For Love and Glory
- First edition
- Author: Poul Anderson
- Cover artist: Vincent Di Fate
- Language: English
- Genre: Science fiction
- Publisher: Tor Books
- Publication date: March 2003
- Publication place: United States
- Media type: Print (Hardcover)
- Pages: 300
- ISBN: 0-312-87449-9

= Isaac's Universe =

Isaac's Universe is a collaborative fictional universe created by Isaac Asimov in 1990, as a shared setting to be used by his fellow science fiction writers.

The project was proposed by Asimov's friend Martin H. Greenberg, who edited three Avon collections of short stories in the setting between 1990 and 1992. Two DAW novels - by Hal Clement and Asimov's wife Janet Asimov -followed in 1993 and 1995.

== Setting ==
The Milky Way Galaxy in the future is populated by six space-faring species, a response by Asimov "to criticisms that he had rarely dealt with aliens":

- Erthumoi: Human beings, who have colonized many planets beyond Earth and have extended their lifespans with rejuvenation treatments.
- Cephallonians: An aquatic species who live in water-filled spaceships, described by Asimov as vaguely analogous to porpoises.
- Locrians: A skeletal, insect-like species, adapted to a low-oxygen atmosphere with neon rather than nitrogen.
- Naxians: Limbless, snake-like beings, able to read the emotional state of individuals from any organic species just by observing them.
- Crotonites: A small winged species who live in an atmosphere poisonous to the other species, and who consider the other species inferior and look on them with contempt.
- Samians: Physically powerful, slow-moving, block-like creatures with no appendages who live on a high-gravity planet.
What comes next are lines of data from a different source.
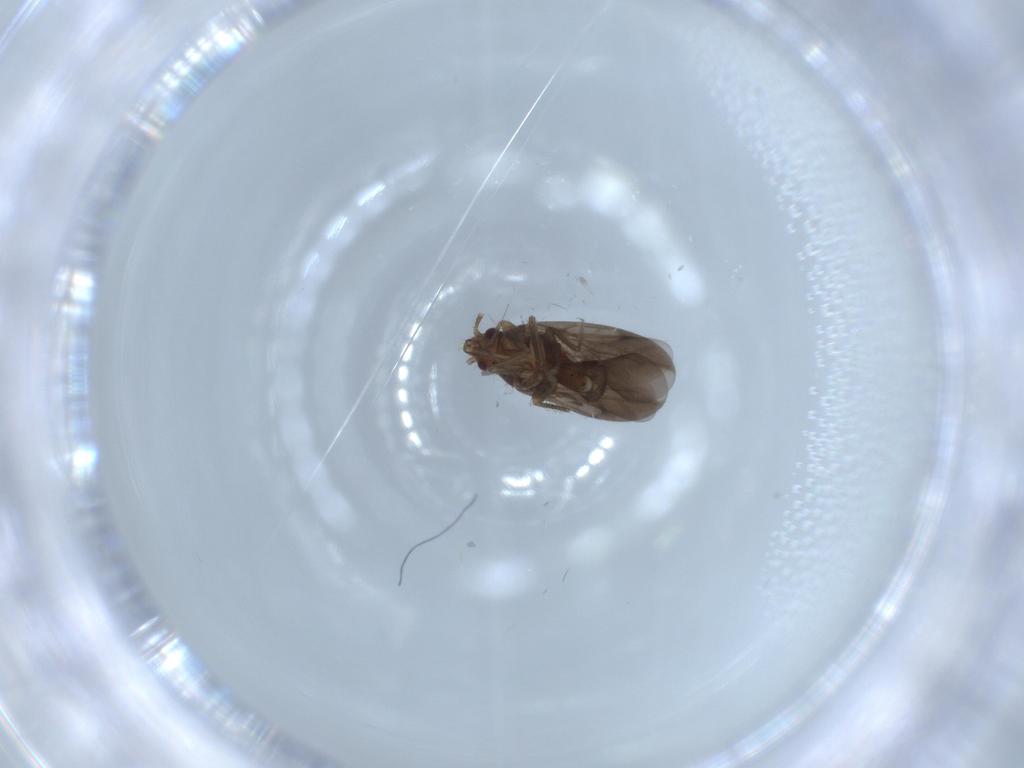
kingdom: Animalia
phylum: Arthropoda
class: Insecta
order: Hemiptera
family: Ceratocombidae
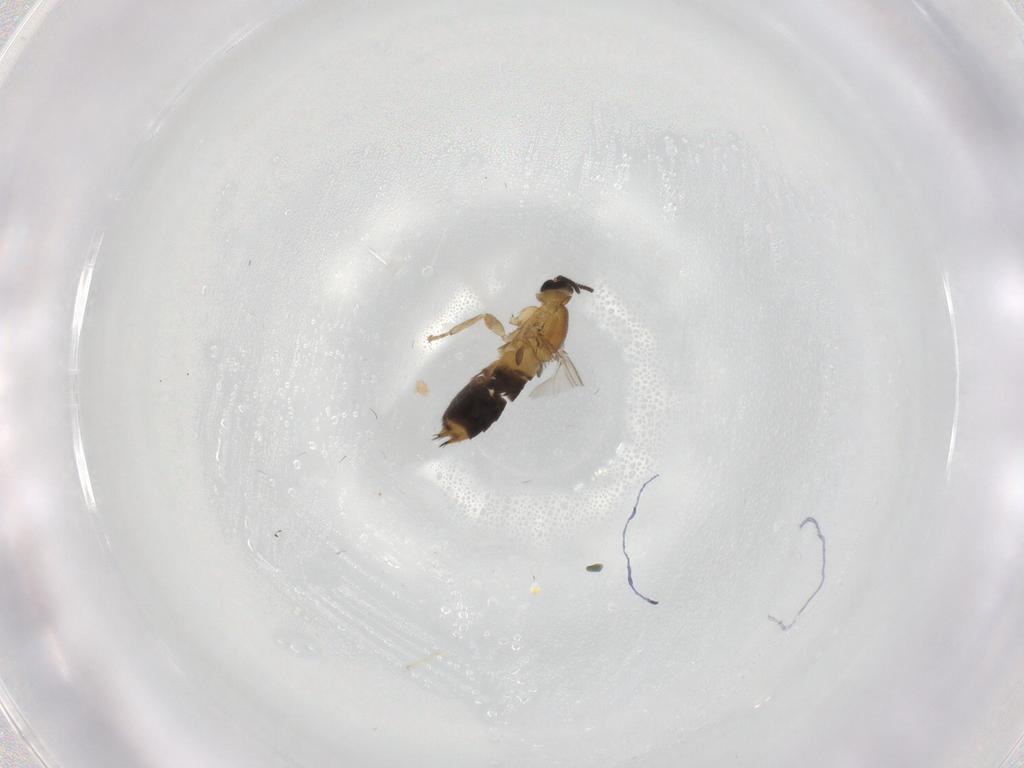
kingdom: Animalia
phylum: Arthropoda
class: Insecta
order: Diptera
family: Scatopsidae
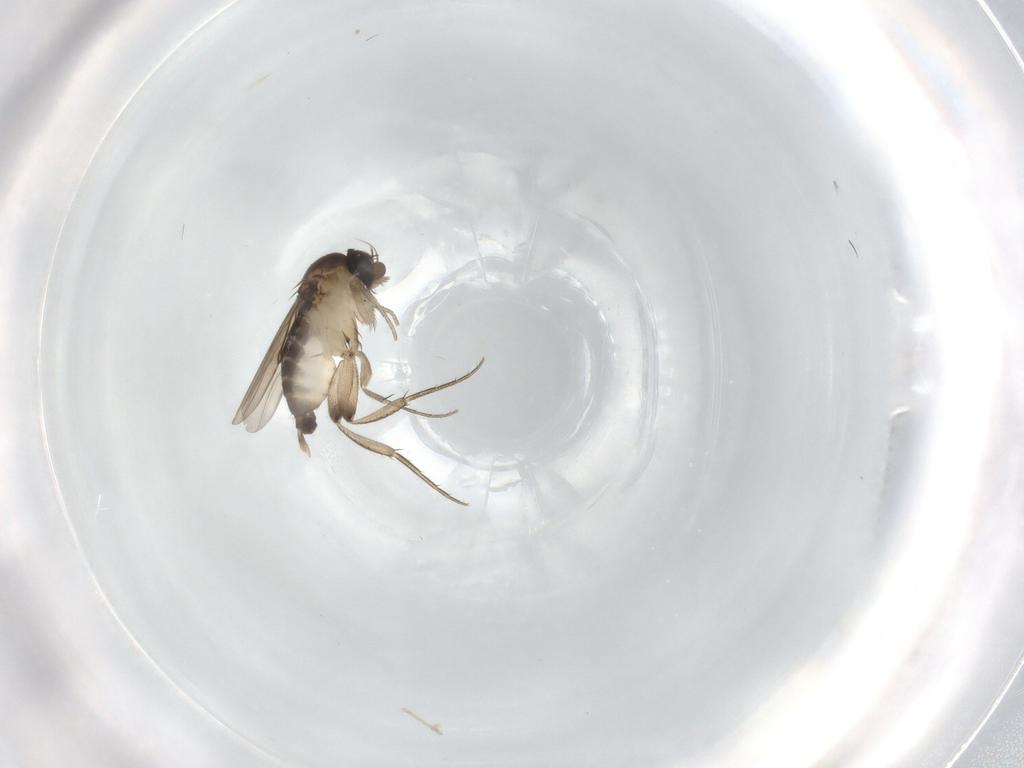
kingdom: Animalia
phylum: Arthropoda
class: Insecta
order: Diptera
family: Phoridae
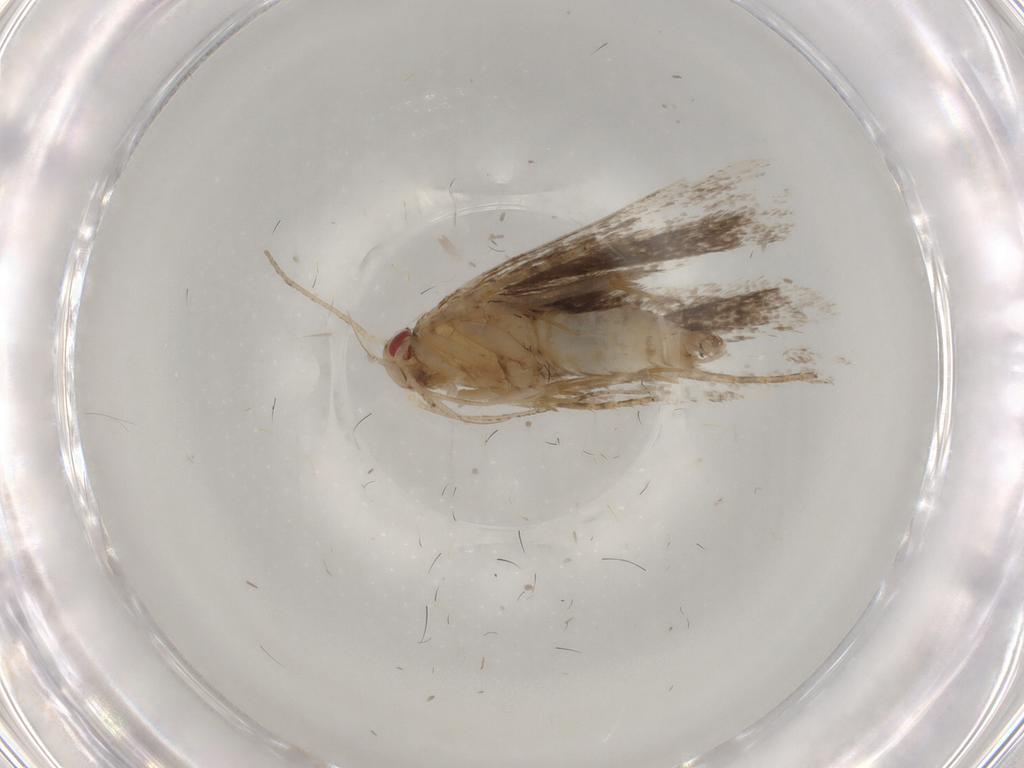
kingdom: Animalia
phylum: Arthropoda
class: Insecta
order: Lepidoptera
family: Gelechiidae
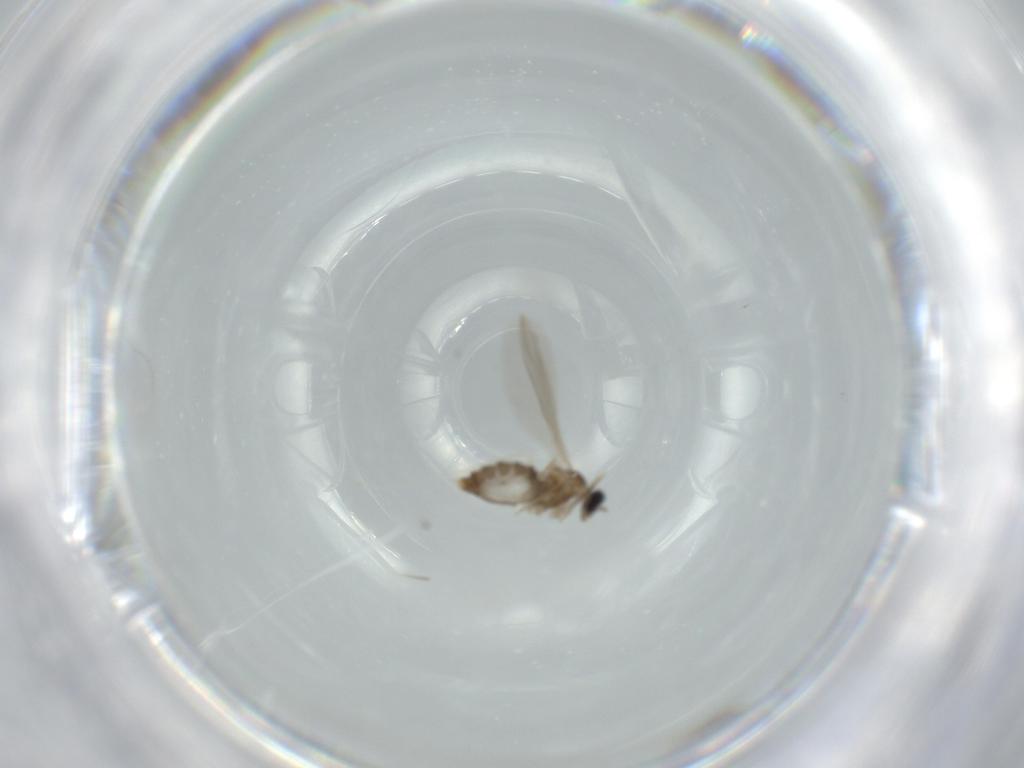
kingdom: Animalia
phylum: Arthropoda
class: Insecta
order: Diptera
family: Cecidomyiidae
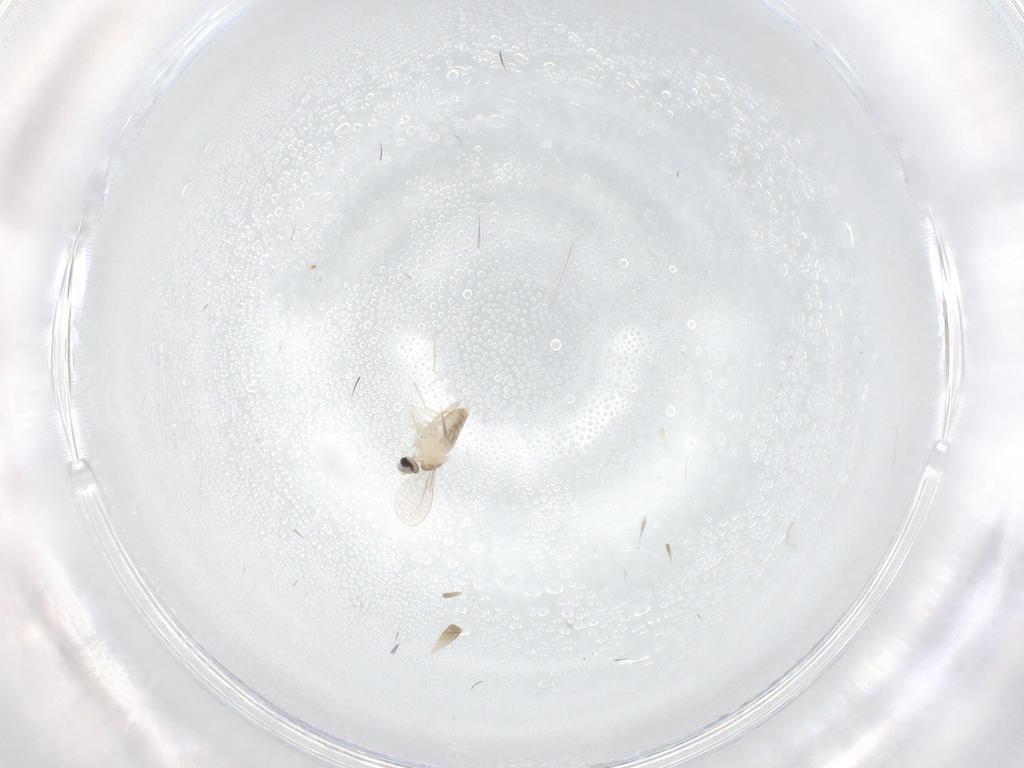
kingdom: Animalia
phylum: Arthropoda
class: Insecta
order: Diptera
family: Cecidomyiidae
Robert Silverberg, who contributed the first Isaac's Universe story, expanded the setting with a seventh, mysterious race: unseen, but the source of artifacts found throughout the galaxy.

==Contents==

=== Anthologies ===
1. The Diplomacy Guild, edited by Martin H. Greenberg (1990)
  - Robert Silverberg, "They Seek, We Hide"
  - David Brin, "The Diplomacy Guild"
  - Robert Sheckley, "Myryx"
  - Poul Anderson, "The Burning Sky"
  - Harry Turtledove, "Island of the Gods"
2. Phases in Chaos, edited by Martin H. Greenberg (1991)
  - Allen Steele, "Mecca"
  - Harry Turtledove, "Thirty Pieces"
  - Hal Clement, "Phases in Chaos"
  - Karen Haber, "The Soul of Truth",
  - Lawrence Watt-Evans, "Keep the Faith"
  - Janet Kagan, "Winging It"
  - George Alec Effinger,"The Reinvention of War"
  - Poul Anderson, "Woodcraft"
3. Unnatural Diplomacy, edited by Martin H. Greenberg (1992)
  - Harry Turtledove, "Breakups"
  - Lawrence Watt-Evans, "One Man's Meat"
  - Janet Kagan, "Fighting Words"
  - George Alec Effinger, "Water of Life"
  - Hal Clement's "Eyeball Vectors"
  - Rebecca Ore, "Liquid Assets"
  - Karen Haber, "Unnatural Diplomacy"

=== Novels ===
- Fossil by Hal Clement (1993)
- Murder at the Galactic Writers' Society by Janet Asimov (1995)

=== Related ===

- For Love and Glory by Poul Anderson (2003)

Anderson's last novel was an adaptation and expansion of his Isaac's Universe stories "The Burning Sky" and "Woodcraft". In the novel's acknowledgements, Anderson noted that he had substantially altered his stories for publication in this edition - including changes to names, characters and setting - so as not to conflict with the original anthologies, or inhibit authors who might use the setting in future. The plotline involves the discovery of an artifact created by a mysterious forerunner race.

==Reception==
Science fiction scholar Gary Westfahl defined Isaac's Universe as a shared universe in the narrow sense of a "deliberate creation of a hitherto-unknown setting for writers to employ in original stories". In his estimation, Isaac's Universe is distinguished by "the unusual quality of writers" who contributed to it, a testament of Asimov's unique status in the genre.

Speculative fiction researcher Anne Besson counted the open creation of Isaac's Universe as an instance where Asimov has put his notoriety to the service in the genre. While Besson considered the project overall a mixed success, she, like Westfahl, saw this as a good example of a cycle of fiction which is deliberately set up to go beyond one author. The experienced Asimov provided a fixed framework, and other and younger writers could work with this common universe, so that it ends up seeming limitless.

Patricia Monk saw Isaac's Universe as "a new megatext" created by Asimov for new writers to expand, following the opening up of the Robot series to other authors. Monk pointed out the discrepancy between the design of Isaac's Universe as an invitation to beginners in the field, and the actual participation by distinguished writers.